Мы что, собираемся штурмовать многотысячные города авиацией и танками? Мы готовы на сопутствующие потери?
Но даже если российская армия пройдет территорию от границы с Украиной до Киева и хоть до Львова, как будет ее потом контролировать? В то же время реакция Запада на прямую агрессию против Украины будет стоит нам чрезвычайно дорого. Уверен: вторжение в Украину будет означать конец сегодняшнего российского режима, и вероятность такого исхода куда больше, чем риски падения Дома Романовых при вступлении Российской империи в Первую мировую войну.
Путин слишком осторожен, чтобы пойти на это, и как Верховный главнокомандующий не возьмет на себя персональную ответственность за приказ о нападении на соседнюю «братскую» страну. Да и в 2014 году, если бы верный долгу и присяге украинский полк обезвредил в Крыму сотню-другую «зеленых человечков», Путин бы под камеры заявил, что вообще не знает, кто они такие, и вскоре радостно обнимался бы с Порошенко.
Так что будет вялотекущая конфронтация, долгосрочное и глубокое ухудшение отношений между Россией и Западом, Россией и Украиной как фактически состоявшейся частью Запада, и основательной перезагрузки отношений на этом фоне не произойдет.
— А полноценное Союзное российско-белорусское государство может стать «геополитической реальностью»?
— Я считаю, что у Кремля есть большое желание присоединить Белоруссию. И с точки зрения задачи продления сроков полномочий Путина, и из-за желания контролировать территорию, в которую Россия вкладывает колоссальные средства и, видимо, готова вкладывать еще. Но так же очевидно, что у белорусов стремления объединяться нет. В последние два года для 90% граждан понятия «Москва» и Кремль» соединились с понятием «Лукашенко» и вызывают страшную изжогу.
Любая попытка присоединить Белоруссию к России приведет к социальному взрыву, вплоть до выступлений, которые будут гораздо более массовыми и решительными, чем в августе прошлого года. Поэтому все ограничится, как описал на своей пресс-конференции российский президент, попытками углубить экономическое сотрудничество, синхронизировать таможенное и налоговое законодательство, создать единую валюту, одновременно потихоньку вышибая рычаги власти из рук Лукашенко. Процесс будет долгим, потому что его активизация приведет к тому, что ситуация в Белоруссии станет непредсказуемой.
*****
ОБЯЗАТЕЛЬНОЕ ЗАДАНИЕ 1 - Оформите строки всех записей, приведённых ниже, как таблицу Markdown со столбцами «№» (номер строки) и «Строка» (сама строка), пропустив пустые строки. Изображения в ответ не включайте.
*****
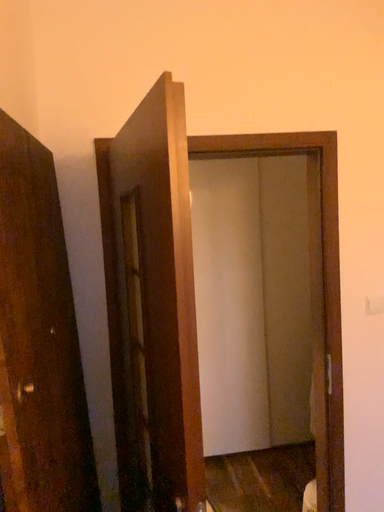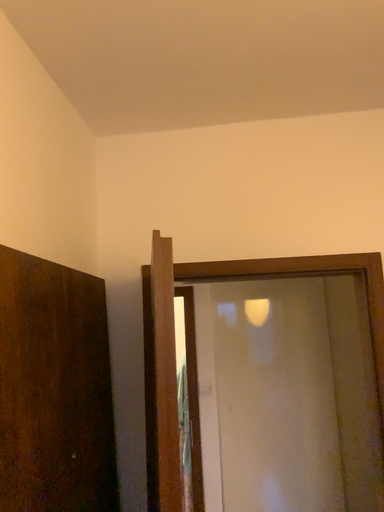
Question: Which way did the camera rotate in the video?

Choices:
 (A) rotated left
 (B) rotated right

Answer: (A)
*****
ОБЯЗАТЕЛЬНОЕ ЗАДАНИЕ 2 - Что, согласно тексту о России, Украине и Белоруссии, повлечёт за собой любая попытка присоединить Белоруссию к России?

ПОЛНЫЙ ОТВЕТ 1 -
| № | Строка |
|---|---|
| 1 | Question: Which way did the camera rotate in the video? |
| 2 | Choices: |
| 3 |  (A) rotated left |
| 4 |  (B) rotated right |
| 5 | Answer: (A) |

ПОЛНЫЙ ОТВЕТ 2 - Социальный взрыв, вплоть до выступлений гораздо более массовых и решительных, чем в августе прошлого года.